BHP Billiton more than doubled from its 2008 low to retest the pre-crisis high near A$45. It has since pulled back into a somewhat larger consolidation below the peak, but a sustained move below A$36 would be required to indicate that supply has regained the upper hand beyond the current prospect for a pause in the region of a major area of psychological resistance.

Rio Tinto has been ranging mostly between A$60 and A$80 since October. It has sustained a short-term progression of higher reaction lows since May and a sustained move below A$65 would be needed to question potential for continued higher to lateral trading within the range.

In the financial sector Commonwealth Bank of Australia lost momentum from mid-2009; having soared to retest the 2008 peak. It pulled back sharply in early May and has since ranged below A$55. A break below A$47 which lasts more than a day or two would look like a Type-2 (extreme reaction against the prevailing trend) with right-hand extension top, as taught at The Chart Seminar.

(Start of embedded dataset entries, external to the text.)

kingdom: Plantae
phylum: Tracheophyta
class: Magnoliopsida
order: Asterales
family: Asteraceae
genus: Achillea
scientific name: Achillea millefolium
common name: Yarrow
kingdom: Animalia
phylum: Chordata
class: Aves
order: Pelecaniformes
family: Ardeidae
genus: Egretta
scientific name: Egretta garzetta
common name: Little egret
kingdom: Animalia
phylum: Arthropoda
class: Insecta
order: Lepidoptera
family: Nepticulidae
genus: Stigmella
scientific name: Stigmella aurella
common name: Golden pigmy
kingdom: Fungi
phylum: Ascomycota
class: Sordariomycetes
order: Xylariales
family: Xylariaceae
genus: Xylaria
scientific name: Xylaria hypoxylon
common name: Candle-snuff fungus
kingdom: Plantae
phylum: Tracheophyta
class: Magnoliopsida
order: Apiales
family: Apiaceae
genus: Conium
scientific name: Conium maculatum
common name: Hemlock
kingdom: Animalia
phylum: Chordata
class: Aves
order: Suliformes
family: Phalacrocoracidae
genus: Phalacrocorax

Westpac Banking Corp lost uptrend consistency from late 2009 with a larger reaction and subsequent much more volatile ranging. A sustained move back above A$25 is now required to indicate demand has regained the upper hand.

ANZ has been ranging between A$20 and A$25 since October. It has sustained a short-term progression of higher reaction lows since May and a sustained move below A$20.50 would be required to question scope for some further higher to lateral ranging.

National Australia Bank has posted a succession of lower rally highs since October and a sustained move above A$25 would be required to question potential for an additional test of underlying trading.

These six shares occupy 42% of the ASX200. Just about all of them have paused following an impressive gain from the 2008 lows. Some of the banks in particular look vulnerable to some additional consolidation. Even export leaders with remarkably strong balance sheets such as BHP Billiton have paused. The Index will need to sustain a move above 4600 to clearly indicate that demand has returned to dominance.